The World Is Too Much Star rating: ****
In Britain, global turmoil has traditionally inspired playwrights whose political rites of passage came in the crucible of 1968 to pen state of the nation epics that posthumously attempted to chronicle the recent events that inspired them. For writers who are effectively Thatcher's children, however, the last year has given them a different set of priorities that lean towards the personal while embracing a necessary small is beautiful aesthetic.
So it is with The World Is Too Much, a series of early morning rehearsed readings of new 30-minute miniatures by six writers from The Traverse stable. Inspired in part by the success of the similarly styled Ravenhill For Breakfast season of pieces by Mark Ravenhill a couple of Fringes back, the collective title is taken from William Wordsworth, and duly lays bare a litany of interpersonal frustrations caused by much bigger ills.

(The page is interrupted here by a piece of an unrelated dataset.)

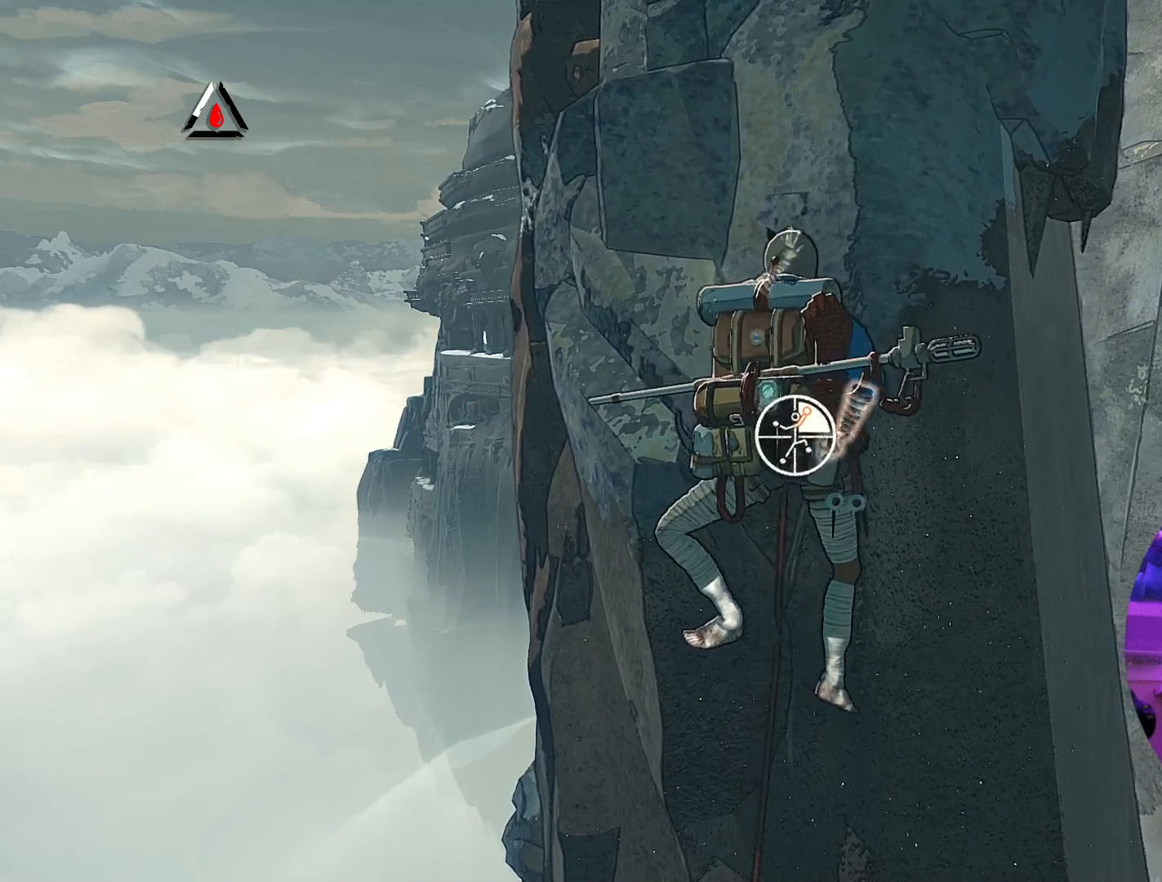
{"buttons": ["R1"], "left_stick": "center", "right_stick": "center", "events": [[17, "left_stick", "down-left"], [500, "left_stick", "center"]]}
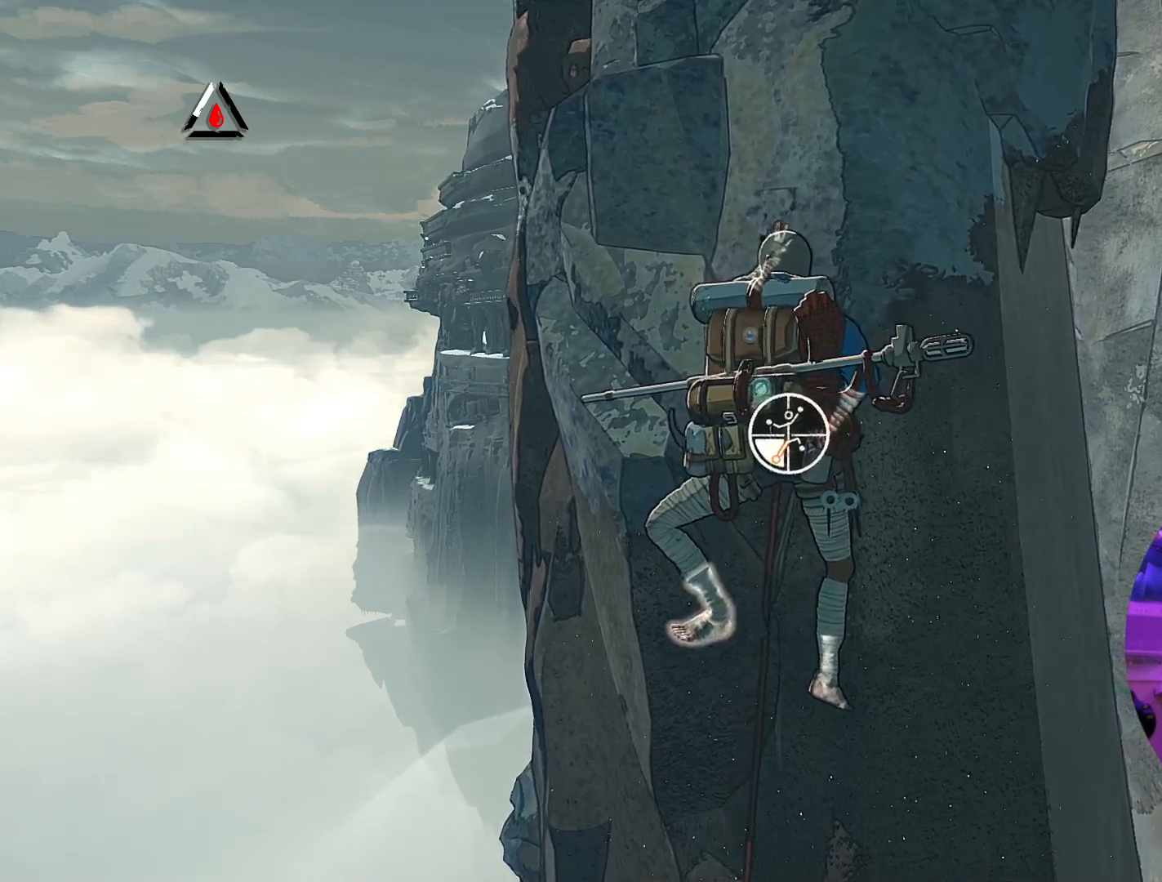
{"buttons": ["R1"], "left_stick": "right", "right_stick": "center", "events": [[200, "left_stick", "down-right"], [383, "left_stick", "right"]]}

Simon Stephens' play, Heaven, finds a young man called Sean at an airport challenged by an older man, Kyle, for dropping litter. From this uneasy introduction the two men find some kind of common ground by way of their solutions to seemingly unsolvable problems. Kyle is no ageing eco-warrior, but is merely protecting his territory. Both men are running away. Sean has left his wife and children behind to find some kind of peace elsewhere, while Kyle appears to have moved into the airport itself. Among the bustle of strangers coming from and going to other places, he can remain anonymous. Kyle's karaoke rendition of the Talking Heads song, also called Heaven, is a gloriously ennui-laden and at times hilarious piece of apposite triumph.
Gentrification: A Conversation With My Neighbour Henry, by Enda Walsh, similarly begins with a deceptively domestic scenario, as two men negotiate their way through what at first appears to be a common or garden neighbourly dispute. Gradually over tea and Jaffa Cakes, a far darker portrait of a world where children are seemingly stolen en masse emerges. While such incidents are familiar from sources such as Andrew O'Hagan's brilliant post Fred West book, The Missing, as well as more recent events, Walsh attempts to get under the skin of a seemingly localised phenomenon.
Rona Munro's piece, The Basement Flat, finds an aspirational couple again at odds with the neighbours. Here, though, Fiona and Stephen have effectively hemmed themselves into what they presumed would be infinite boom years, only to be upended with the unexpected recession. Other forces are at work too.
These first three pieces are relatively simple set-ups in which, as with current Traverse hit, Orphans, people have boxed themselves into their own private corners in response to some implied urban nightmare beyond their four walls. David Greig's piece, Brewers Fayre, explores form as well as content in the boldest, most adventurous work on offer.
The audience are first invited to become the play's chorus by way of speaking dialogue projected onto a screen. At first this seems like tricksy novelty in a beautifully realised piece in which all the classic Greig themes of disconnection, communication and attempting to bridge the gulf between people are intact. Through our role as the chorus we meet a young girl who hates the world, a young man who only wants to run and a woman wanting some release from the torpor of her home life with a husband who never leaves it.
Through the powers of internet dating, Greig contrives a flesh and blood meeting in a South Queensferry pub where people seek solace from the Christmas cold. Here the play's interactive nature comes into its own, as we get to sing along to Winter Wonderland by way of the pub's karaoke. By the end, people are talking and the audience participation has become our own release in what resembles the most quietly hopeful of prayers.
Chris Hannan's zappily titled Posthuman Satire Slash Romance may sound like some piece of depraved cyberpunk pulp fiction, but is actually a grim peek into the outer fringes of a celebrity-packed nightclub scene, where VIP room glamour gives legitimacy to a cocaine-fuelled vacuity.
This is no out of time, in-yer-face affair, however, but is wittier and more complex. It is also the closest to a full-length play, and is already being developed further by Shakespeare's Globe.
By the time we get to Zinnie Harris's The Garden, we're back indoors, where a population boom has caused overcrowding and where Mac and Jane are fighting for survival. The couple have lost a child, Mac is trying to get back onto a sub-committee that might just change everything and there's a bump in the lino that turns out to be a living, breathing plant.
If this suggests some kind of new Eden amid the chaos, Mac and Jane are more resigned. In stark contrast to Brewers Fayre, there is precious little hope here.
All six plays are done script in hand, but in mini productions by Cheryl Martin and Roxana Silbert, with Harris and Greig directing their own pieces, all transcending a rough and readiness to give a disparate set of insights into the way we live now.
Heaven, August 23, 29. Gentrification: A Conversation With My Neighbour, August 18, 30. The Basement Flat, August 19, 25. Brewers Fayre, August 20, 26. Posthuman Satire Slash Romance, August 21, 27. The Garden, August 22, 28. All at Traverse Theatre.